**Descripción de la tarea**
Convierte todas las líneas del material en una lista numerada y deja fuera las líneas en blanco.

**Datos en estudio**
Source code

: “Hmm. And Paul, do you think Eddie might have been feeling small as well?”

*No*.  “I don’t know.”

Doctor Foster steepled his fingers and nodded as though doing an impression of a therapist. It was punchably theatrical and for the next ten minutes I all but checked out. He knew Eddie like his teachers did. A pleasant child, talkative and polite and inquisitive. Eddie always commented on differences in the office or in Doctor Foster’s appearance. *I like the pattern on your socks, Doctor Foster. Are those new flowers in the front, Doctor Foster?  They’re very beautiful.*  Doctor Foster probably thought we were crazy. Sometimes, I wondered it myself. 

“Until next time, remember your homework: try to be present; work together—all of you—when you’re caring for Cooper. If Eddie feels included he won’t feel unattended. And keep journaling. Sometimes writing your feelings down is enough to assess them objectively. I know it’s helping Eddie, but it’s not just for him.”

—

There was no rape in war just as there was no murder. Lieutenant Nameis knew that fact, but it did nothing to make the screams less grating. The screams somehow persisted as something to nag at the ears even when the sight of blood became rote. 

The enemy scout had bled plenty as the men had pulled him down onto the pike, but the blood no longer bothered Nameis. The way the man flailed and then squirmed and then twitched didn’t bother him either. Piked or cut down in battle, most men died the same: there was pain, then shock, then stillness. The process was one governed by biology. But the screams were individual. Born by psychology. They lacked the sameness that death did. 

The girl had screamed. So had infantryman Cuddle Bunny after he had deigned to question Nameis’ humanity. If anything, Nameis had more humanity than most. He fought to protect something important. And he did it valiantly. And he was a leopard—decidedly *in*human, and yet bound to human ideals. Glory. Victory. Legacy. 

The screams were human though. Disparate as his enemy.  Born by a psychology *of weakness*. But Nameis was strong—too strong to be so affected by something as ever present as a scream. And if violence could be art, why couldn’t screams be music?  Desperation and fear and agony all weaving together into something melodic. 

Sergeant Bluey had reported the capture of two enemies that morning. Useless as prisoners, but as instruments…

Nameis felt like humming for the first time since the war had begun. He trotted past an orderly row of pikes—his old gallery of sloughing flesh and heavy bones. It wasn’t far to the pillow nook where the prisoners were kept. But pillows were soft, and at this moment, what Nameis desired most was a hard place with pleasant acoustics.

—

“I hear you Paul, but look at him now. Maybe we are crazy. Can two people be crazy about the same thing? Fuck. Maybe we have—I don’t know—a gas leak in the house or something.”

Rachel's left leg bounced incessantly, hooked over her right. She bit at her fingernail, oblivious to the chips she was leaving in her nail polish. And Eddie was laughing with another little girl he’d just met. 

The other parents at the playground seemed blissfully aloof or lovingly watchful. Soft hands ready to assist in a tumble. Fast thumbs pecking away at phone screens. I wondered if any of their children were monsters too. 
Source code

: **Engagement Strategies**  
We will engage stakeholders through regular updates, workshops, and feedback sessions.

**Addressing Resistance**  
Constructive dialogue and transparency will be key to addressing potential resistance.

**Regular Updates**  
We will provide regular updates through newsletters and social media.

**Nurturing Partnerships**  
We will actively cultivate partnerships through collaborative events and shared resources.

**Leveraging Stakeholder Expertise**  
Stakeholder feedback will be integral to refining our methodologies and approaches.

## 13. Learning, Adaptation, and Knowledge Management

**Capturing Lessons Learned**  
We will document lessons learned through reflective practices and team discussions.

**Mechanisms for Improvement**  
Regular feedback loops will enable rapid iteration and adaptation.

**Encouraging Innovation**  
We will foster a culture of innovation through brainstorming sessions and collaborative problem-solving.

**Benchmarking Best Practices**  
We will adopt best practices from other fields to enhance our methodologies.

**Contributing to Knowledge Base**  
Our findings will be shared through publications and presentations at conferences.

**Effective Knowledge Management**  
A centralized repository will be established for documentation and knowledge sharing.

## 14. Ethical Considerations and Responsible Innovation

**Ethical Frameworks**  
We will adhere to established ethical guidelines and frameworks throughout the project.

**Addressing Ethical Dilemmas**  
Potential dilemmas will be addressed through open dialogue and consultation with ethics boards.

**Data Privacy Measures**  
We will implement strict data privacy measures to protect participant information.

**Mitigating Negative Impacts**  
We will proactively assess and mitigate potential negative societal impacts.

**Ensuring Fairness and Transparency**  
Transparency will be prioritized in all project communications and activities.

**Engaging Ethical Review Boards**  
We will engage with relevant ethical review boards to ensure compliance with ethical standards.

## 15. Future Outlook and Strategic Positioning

**Respuesta al problema**
1. Source code
2. : “Hmm. And Paul, do you think Eddie might have been feeling small as well?”
3. *No*.  “I don’t know.”
4. Doctor Foster steepled his fingers and nodded as though doing an impression of a therapist. It was punchably theatrical and for the next ten minutes I all but checked out. He knew Eddie like his teachers did. A pleasant child, talkative and polite and inquisitive. Eddie always commented on differences in the office or in Doctor Foster’s appearance. *I like the pattern on your socks, Doctor Foster. Are those new flowers in the front, Doctor Foster?  They’re very beautiful.*  Doctor Foster probably thought we were crazy. Sometimes, I wondered it myself. 
5. “Until next time, remember your homework: try to be present; work together—all of you—when you’re caring for Cooper. If Eddie feels included he won’t feel unattended. And keep journaling. Sometimes writing your feelings down is enough to assess them objectively. I know it’s helping Eddie, but it’s not just for him.”
6. —
7. There was no rape in war just as there was no murder. Lieutenant Nameis knew that fact, but it did nothing to make the screams less grating. The screams somehow persisted as something to nag at the ears even when the sight of blood became rote. 
8. The enemy scout had bled plenty as the men had pulled him down onto the pike, but the blood no longer bothered Nameis. The way the man flailed and then squirmed and then twitched didn’t bother him either. Piked or cut down in battle, most men died the same: there was pain, then shock, then stillness. The process was one governed by biology. But the screams were individual. Born by psychology. They lacked the sameness that death did. 
9. The girl had screamed. So had infantryman Cuddle Bunny after he had deigned to question Nameis’ humanity. If anything, Nameis had more humanity than most. He fought to protect something important. And he did it valiantly. And he was a leopard—decidedly *in*human, and yet bound to human ideals. Glory. Victory. Legacy. 
10. The screams were human though. Disparate as his enemy.  Born by a psychology *of weakness*. But Nameis was strong—too strong to be so affected by something as ever present as a scream. And if violence could be art, why couldn’t screams be music?  Desperation and fear and agony all weaving together into something melodic. 
11. Sergeant Bluey had reported the capture of two enemies that morning. Useless as prisoners, but as instruments…
12. Nameis felt like humming for the first time since the war had begun. He trotted past an orderly row of pikes—his old gallery of sloughing flesh and heavy bones. It wasn’t far to the pillow nook where the prisoners were kept. But pillows were soft, and at this moment, what Nameis desired most was a hard place with pleasant acoustics.
13. —
14. “I hear you Paul, but look at him now. Maybe we are crazy. Can two people be crazy about the same thing? Fuck. Maybe we have—I don’t know—a gas leak in the house or something.”
15. Rachel's left leg bounced incessantly, hooked over her right. She bit at her fingernail, oblivious to the chips she was leaving in her nail polish. And Eddie was laughing with another little girl he’d just met. 
16. The other parents at the playground seemed blissfully aloof or lovingly watchful. Soft hands ready to assist in a tumble. Fast thumbs pecking away at phone screens. I wondered if any of their children were monsters too. 
17. Source code
18. : **Engagement Strategies**  
19. We will engage stakeholders through regular updates, workshops, and feedback sessions.
20. **Addressing Resistance**  
21. Constructive dialogue and transparency will be key to addressing potential resistance.
22. **Regular Updates**  
23. We will provide regular updates through newsletters and social media.
24. **Nurturing Partnerships**  
25. We will actively cultivate partnerships through collaborative events and shared resources.
26. **Leveraging Stakeholder Expertise**  
27. Stakeholder feedback will be integral to refining our methodologies and approaches.
28. ## 13. Learning, Adaptation, and Knowledge Management
29. **Capturing Lessons Learned**  
30. We will document lessons learned through reflective practices and team discussions.
31. **Mechanisms for Improvement**  
32. Regular feedback loops will enable rapid iteration and adaptation.
33. **Encouraging Innovation**  
34. We will foster a culture of innovation through brainstorming sessions and collaborative problem-solving.
35. **Benchmarking Best Practices**  
36. We will adopt best practices from other fields to enhance our methodologies.
37. **Contributing to Knowledge Base**  
38. Our findings will be shared through publications and presentations at conferences.
39. **Effective Knowledge Management**  
40. A centralized repository will be established for documentation and knowledge sharing.
41. ## 14. Ethical Considerations and Responsible Innovation
42. **Ethical Frameworks**  
43. We will adhere to established ethical guidelines and frameworks throughout the project.
44. **Addressing Ethical Dilemmas**  
45. Potential dilemmas will be addressed through open dialogue and consultation with ethics boards.
46. **Data Privacy Measures**  
47. We will implement strict data privacy measures to protect participant information.
48. **Mitigating Negative Impacts**  
49. We will proactively assess and mitigate potential negative societal impacts.
50. **Ensuring Fairness and Transparency**  
51. Transparency will be prioritized in all project communications and activities.
52. **Engaging Ethical Review Boards**  
53. We will engage with relevant ethical review boards to ensure compliance with ethical standards.
54. ## 15. Future Outlook and Strategic Positioning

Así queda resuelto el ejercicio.